TRECHO SELECIONADO ▸
▬▬▬▬▬▬
A doutora em Direito se reporta, especificamente, às afirmações do ministro Luis Roberto Barroso, do STF, para o qual “se o Supremo não corresponder aos sentimentos da sociedade, vai acabar por perder a sua legitimidade” (fazendo alusão ao princípio da presunção de inocência versus prisão em segunda instância), e do juiz federal Marcelo Bretas, que publicou no seu twitter que o Poder Judiciário deve, sim, ouvir a “voz das ruas”.
Discordando, Ana Cláudia diz que “ouvir o texto da Constituição significa, pois, implicar-se com ele. Esse texto tem muito a dizer! Tem a dizer sobre seu momento histórico (redemocratização do país, depois de 20 anos de uma ditadura militar). Tem a dizer sobre suas características jurídico-políticas (o projeto de implementação de um Estado Democrático de Direito). Tem a dizer sobre o pacto com a dignidade humana, as liberdades e os direitos fundamentais. Tem a dizer, por fim, sobre suas expectativas (como a de construir uma sociedade livre, justa e solidária — artigo 3º, inciso I, da Constituição Federal)”.
▬▬▬▬▬▬
REGISTROS EXTRAÍDOS ▸
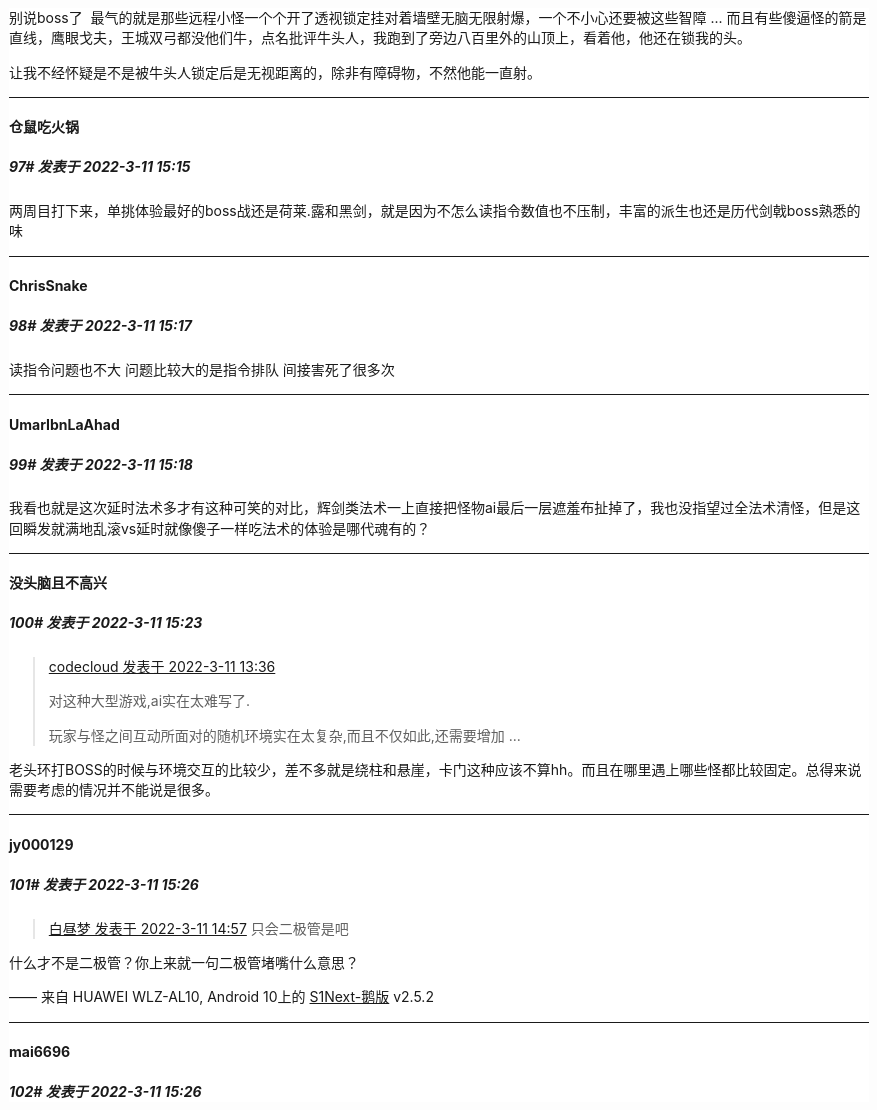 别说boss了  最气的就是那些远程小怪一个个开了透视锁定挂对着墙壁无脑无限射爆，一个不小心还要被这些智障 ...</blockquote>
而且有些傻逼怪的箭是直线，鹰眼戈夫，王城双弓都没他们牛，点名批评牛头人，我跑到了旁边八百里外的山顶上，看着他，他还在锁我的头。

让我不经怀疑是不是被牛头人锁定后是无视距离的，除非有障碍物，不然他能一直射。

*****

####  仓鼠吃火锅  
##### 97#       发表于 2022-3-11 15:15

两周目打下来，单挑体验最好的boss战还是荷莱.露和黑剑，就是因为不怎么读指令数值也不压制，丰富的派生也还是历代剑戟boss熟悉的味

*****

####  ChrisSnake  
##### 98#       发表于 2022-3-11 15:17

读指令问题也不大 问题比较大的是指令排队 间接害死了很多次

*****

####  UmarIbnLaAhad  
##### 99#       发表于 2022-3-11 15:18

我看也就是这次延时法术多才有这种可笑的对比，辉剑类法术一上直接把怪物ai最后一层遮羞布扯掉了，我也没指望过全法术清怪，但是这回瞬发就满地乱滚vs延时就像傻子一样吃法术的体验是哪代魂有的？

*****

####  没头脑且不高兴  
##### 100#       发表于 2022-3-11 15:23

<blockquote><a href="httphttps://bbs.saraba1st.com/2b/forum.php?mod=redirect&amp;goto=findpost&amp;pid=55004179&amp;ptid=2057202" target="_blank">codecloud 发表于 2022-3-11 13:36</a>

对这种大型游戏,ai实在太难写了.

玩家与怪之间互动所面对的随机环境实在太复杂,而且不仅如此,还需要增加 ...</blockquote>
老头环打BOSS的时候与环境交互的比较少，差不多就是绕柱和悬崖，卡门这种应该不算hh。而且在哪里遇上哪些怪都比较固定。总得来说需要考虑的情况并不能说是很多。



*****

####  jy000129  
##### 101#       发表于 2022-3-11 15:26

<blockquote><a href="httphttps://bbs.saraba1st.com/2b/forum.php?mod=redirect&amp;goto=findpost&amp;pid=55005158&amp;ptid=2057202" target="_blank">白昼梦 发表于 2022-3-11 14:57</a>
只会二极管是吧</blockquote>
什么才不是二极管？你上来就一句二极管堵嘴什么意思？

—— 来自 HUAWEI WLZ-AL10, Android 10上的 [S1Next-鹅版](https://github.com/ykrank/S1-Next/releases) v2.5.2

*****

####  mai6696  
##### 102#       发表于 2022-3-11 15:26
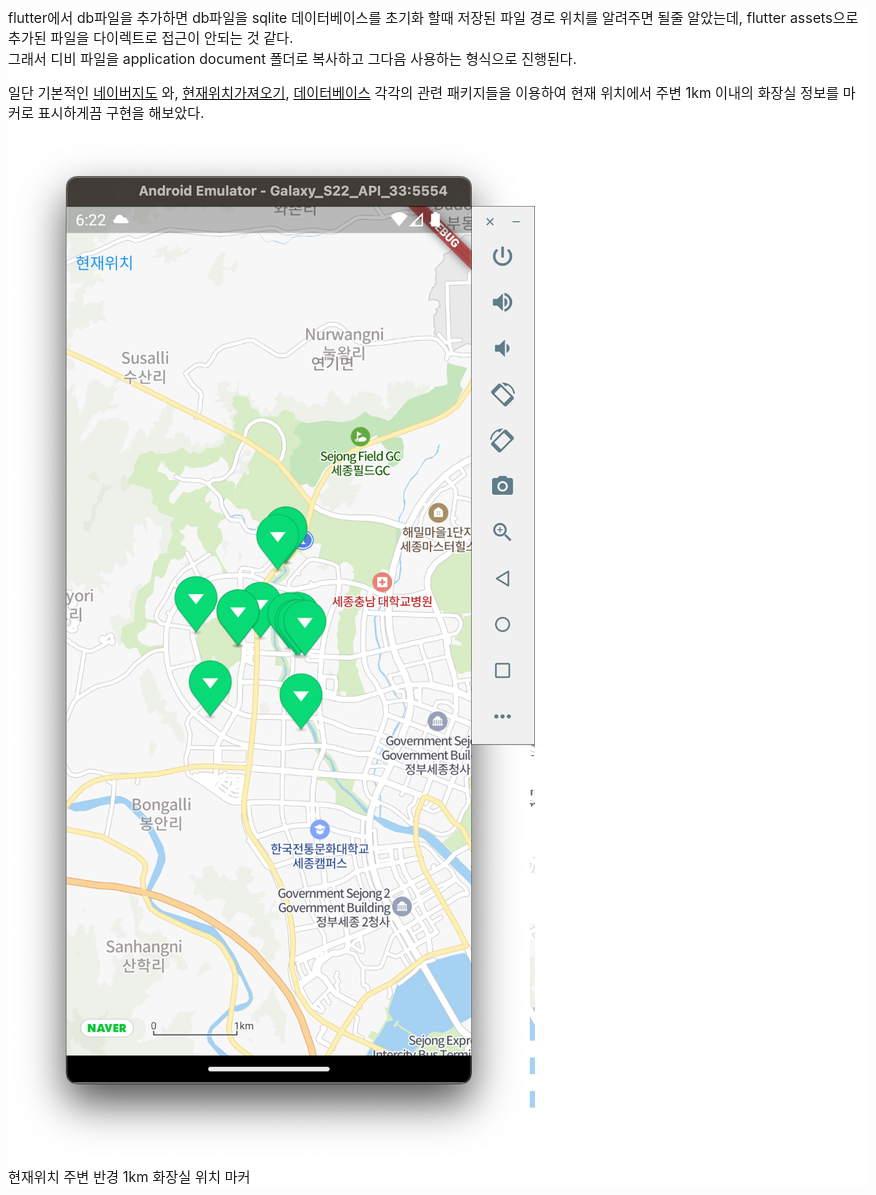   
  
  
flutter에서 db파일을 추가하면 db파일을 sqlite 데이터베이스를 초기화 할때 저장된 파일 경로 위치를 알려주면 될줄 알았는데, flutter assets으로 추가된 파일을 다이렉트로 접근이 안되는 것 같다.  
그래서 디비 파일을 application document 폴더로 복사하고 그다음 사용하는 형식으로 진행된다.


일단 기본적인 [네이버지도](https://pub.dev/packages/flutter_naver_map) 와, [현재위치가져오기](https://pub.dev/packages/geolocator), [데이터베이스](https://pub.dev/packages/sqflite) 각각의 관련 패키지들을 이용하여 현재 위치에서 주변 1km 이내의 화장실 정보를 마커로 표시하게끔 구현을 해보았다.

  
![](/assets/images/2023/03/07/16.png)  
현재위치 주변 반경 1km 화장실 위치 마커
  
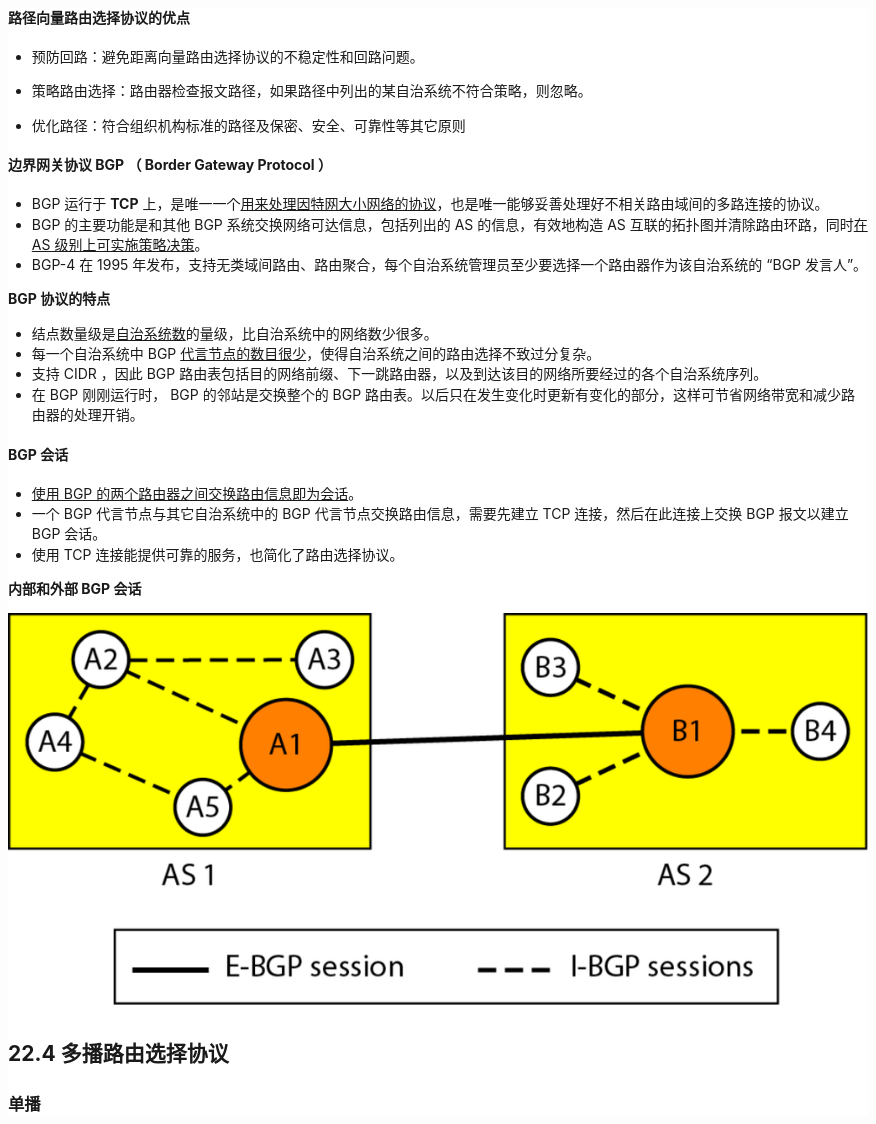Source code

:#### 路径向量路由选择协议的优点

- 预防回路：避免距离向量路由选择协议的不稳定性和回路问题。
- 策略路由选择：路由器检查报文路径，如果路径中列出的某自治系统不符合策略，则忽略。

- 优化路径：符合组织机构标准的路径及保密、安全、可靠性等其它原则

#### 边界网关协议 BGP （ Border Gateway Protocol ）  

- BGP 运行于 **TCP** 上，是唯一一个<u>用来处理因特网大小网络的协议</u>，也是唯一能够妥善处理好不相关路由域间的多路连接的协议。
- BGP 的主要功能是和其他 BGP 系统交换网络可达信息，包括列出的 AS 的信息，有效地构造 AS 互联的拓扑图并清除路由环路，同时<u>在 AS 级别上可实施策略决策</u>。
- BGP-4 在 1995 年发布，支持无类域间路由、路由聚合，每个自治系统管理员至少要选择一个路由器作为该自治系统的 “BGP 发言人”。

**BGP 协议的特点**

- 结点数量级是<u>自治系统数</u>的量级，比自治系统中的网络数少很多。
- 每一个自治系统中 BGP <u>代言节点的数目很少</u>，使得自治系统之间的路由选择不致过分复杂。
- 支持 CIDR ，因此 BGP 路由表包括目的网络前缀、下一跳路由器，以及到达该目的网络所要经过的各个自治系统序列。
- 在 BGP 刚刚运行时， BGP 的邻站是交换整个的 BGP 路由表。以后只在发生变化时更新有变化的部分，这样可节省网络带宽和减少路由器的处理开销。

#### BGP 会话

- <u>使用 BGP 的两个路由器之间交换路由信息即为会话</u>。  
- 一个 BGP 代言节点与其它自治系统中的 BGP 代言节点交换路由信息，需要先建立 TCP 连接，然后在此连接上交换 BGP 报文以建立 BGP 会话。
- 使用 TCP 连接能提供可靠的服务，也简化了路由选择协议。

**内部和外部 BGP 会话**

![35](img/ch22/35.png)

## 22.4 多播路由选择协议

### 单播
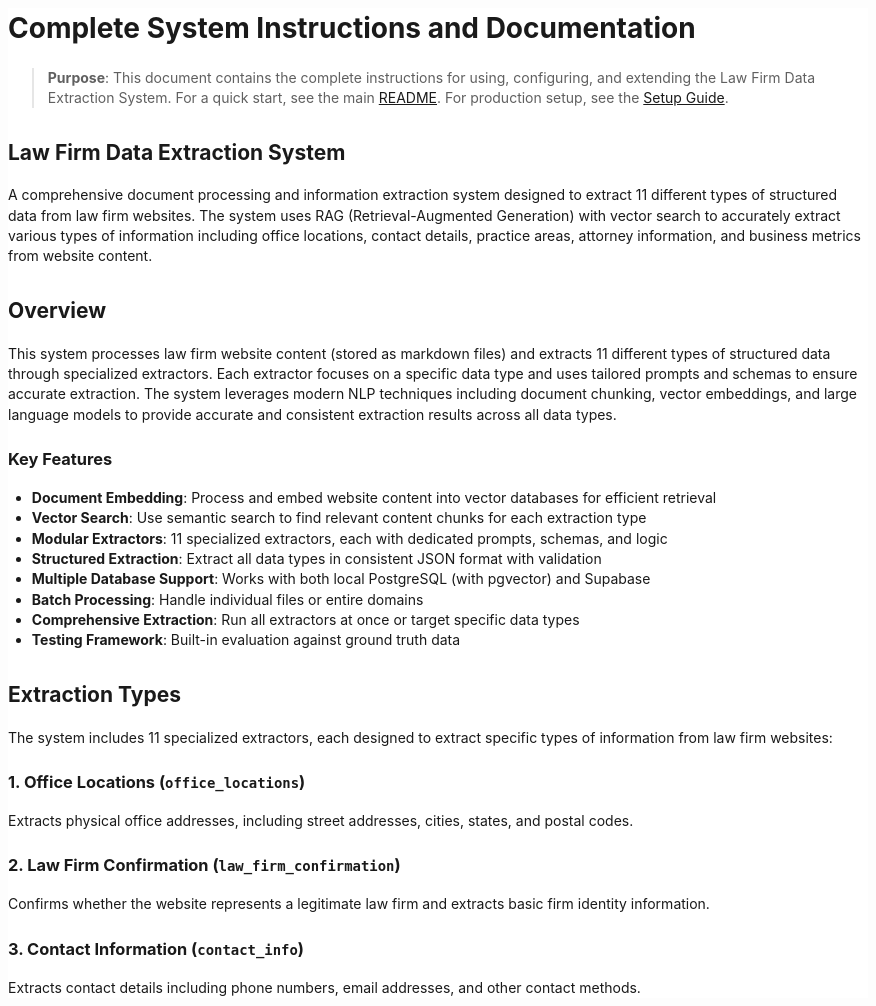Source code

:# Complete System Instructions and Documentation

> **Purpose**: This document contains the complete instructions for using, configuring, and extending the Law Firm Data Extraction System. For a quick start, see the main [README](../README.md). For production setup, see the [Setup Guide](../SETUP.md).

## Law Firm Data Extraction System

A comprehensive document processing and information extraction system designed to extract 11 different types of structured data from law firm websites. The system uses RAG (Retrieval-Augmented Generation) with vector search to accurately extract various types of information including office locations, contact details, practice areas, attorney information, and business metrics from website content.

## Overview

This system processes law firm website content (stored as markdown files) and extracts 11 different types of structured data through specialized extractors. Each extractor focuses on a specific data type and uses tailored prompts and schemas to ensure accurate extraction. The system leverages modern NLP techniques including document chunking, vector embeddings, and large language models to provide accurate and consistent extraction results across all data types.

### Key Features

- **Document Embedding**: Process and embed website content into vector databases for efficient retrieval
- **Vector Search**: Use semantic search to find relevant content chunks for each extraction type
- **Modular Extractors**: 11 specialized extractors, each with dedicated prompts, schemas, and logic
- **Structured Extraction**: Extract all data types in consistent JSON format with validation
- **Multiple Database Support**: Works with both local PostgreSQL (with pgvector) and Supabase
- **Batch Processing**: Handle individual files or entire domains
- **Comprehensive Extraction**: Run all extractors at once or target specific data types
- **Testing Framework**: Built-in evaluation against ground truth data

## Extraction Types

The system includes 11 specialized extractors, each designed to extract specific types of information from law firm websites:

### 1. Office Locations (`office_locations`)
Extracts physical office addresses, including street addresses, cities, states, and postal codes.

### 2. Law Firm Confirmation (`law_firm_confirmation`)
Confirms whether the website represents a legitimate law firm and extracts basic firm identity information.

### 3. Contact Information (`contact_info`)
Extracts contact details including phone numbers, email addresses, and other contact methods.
▬▬▬▬▬▬
QUESTÕES ▸
[1] Responda com base no trecho:
(a) A qual tribunal pertence o ministro citado no início do trecho?
(b) Em que meio o juiz federal Marcelo Bretas publicou que o Poder Judiciário deve ouvir a "voz das ruas"?
(c) Segundo o trecho, quantos anos durou a ditadura militar que antecedeu a redemocratização do país?
[2] Transcreva, dos registros, a parte que se inicia na linha que contém "Instructions and Documentation" e se encerra na linha que contém "### Key Features", incluídas ambas.
O trecho e os registros não guardam relação entre si.

RESULTADOS POR TAREFA ▸
[1]
(a) Ao STF.
(b) No seu twitter.
(c) 20 anos.

[2]
:# Complete System Instructions and Documentation

> **Purpose**: This document contains the complete instructions for using, configuring, and extending the Law Firm Data Extraction System. For a quick start, see the main [README](../README.md). For production setup, see the [Setup Guide](../SETUP.md).

## Law Firm Data Extraction System

A comprehensive document processing and information extraction system designed to extract 11 different types of structured data from law firm websites. The system uses RAG (Retrieval-Augmented Generation) with vector search to accurately extract various types of information including office locations, contact details, practice areas, attorney information, and business metrics from website content.

## Overview

This system processes law firm website content (stored as markdown files) and extracts 11 different types of structured data through specialized extractors. Each extractor focuses on a specific data type and uses tailored prompts and schemas to ensure accurate extraction. The system leverages modern NLP techniques including document chunking, vector embeddings, and large language models to provide accurate and consistent extraction results across all data types.

### Key Features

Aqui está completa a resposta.